I believe this is "always" rather than often when it comes to the actual operations defined by the FP standard. gcc does play it fast and loose (as -ffast-math is not yet enabled by default, and FMA on the other hand is), but this is technically illegal and at least can be easily configured to be in standards-compliant mode.
I think the bigger problem comes from what is _not_ documented by the standard. E.g. transcendental functions. A program calling plain old sqrt(x) can find itself behaving differently _even between different stepping of the same core_, not to mention that there are well-known differences between AMD vs Intel. This is all using the same binary.
Unless of course we are talking about the 80 bit format.
If that's not the case, would be interested to know where they differ.
Unfortunately for the transcendental function the accuracy still hasn't been pinned down, especially since that's still an ongoing research problem.
There's been some great strides in figuring out the worst cases for binary floating point up to doubles so hopefully an upcoming standard will stipulate 0.5 ULP for transcendentals.
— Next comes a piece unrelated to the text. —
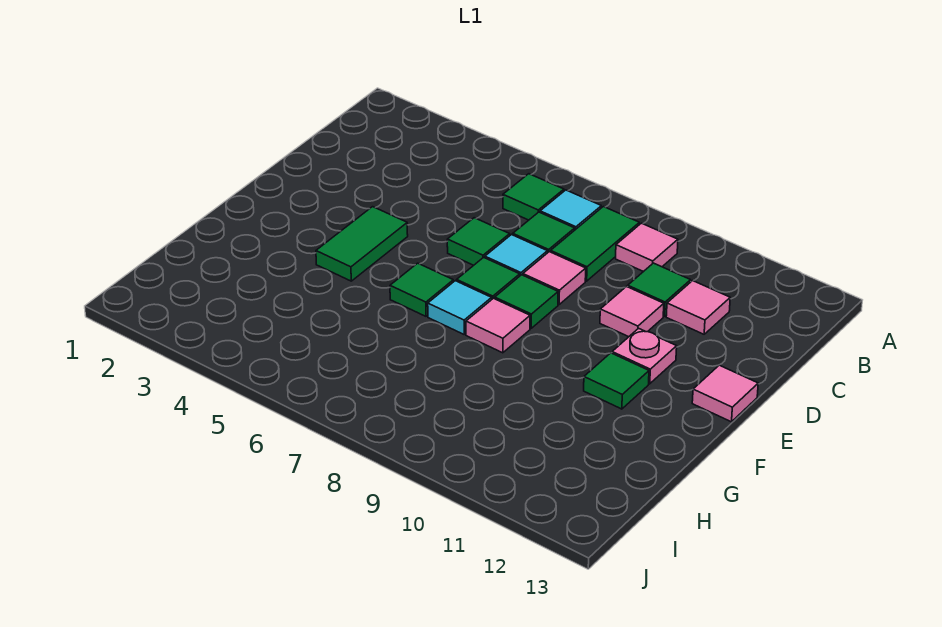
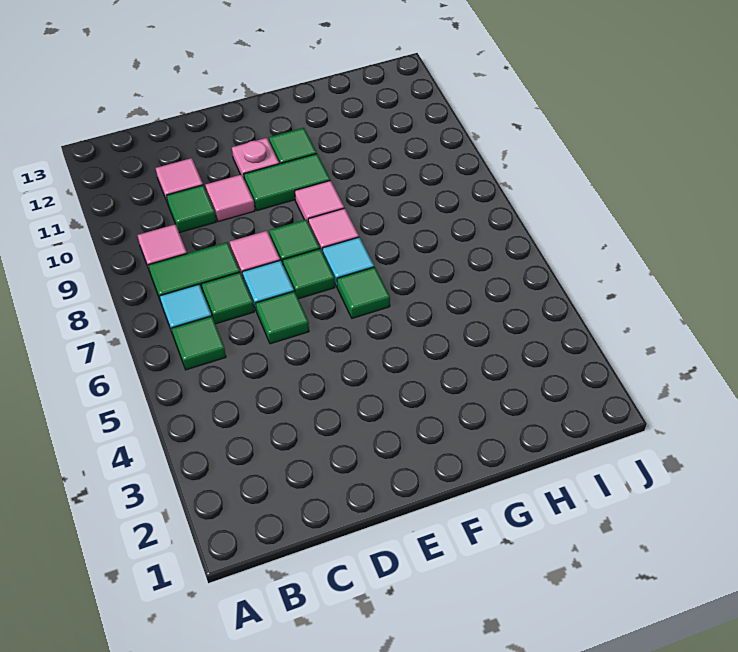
green 1x2 tile [316,207,408,281] -> green 1x2 tile moved to [244,154,330,210]
pink 1x1 tile [692,365,758,422] -> pink 1x1 tile moved to [295,180,344,223]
But decimal floating point still has a long way to go.
Every 754 architecture (including SSE) I've worked on has an accurate sqrt().
I'm assuming you're talking about with "fast math" enabled? In which case all bets are off anyway!
Now, there is also often an approximate rsqrt and approximate reciprocal, with varying degrees of accuracy, and that can be "fun."
Or maybe the library you use...
FMAs were difficult. The Visual Studio compiler in particular didn't support purposeful FMAs for SSE instructions so you had to rely on the compiler to recognise and replace multiply-additions. Generally I want FMAs because they're more accurate but I want to control where they go.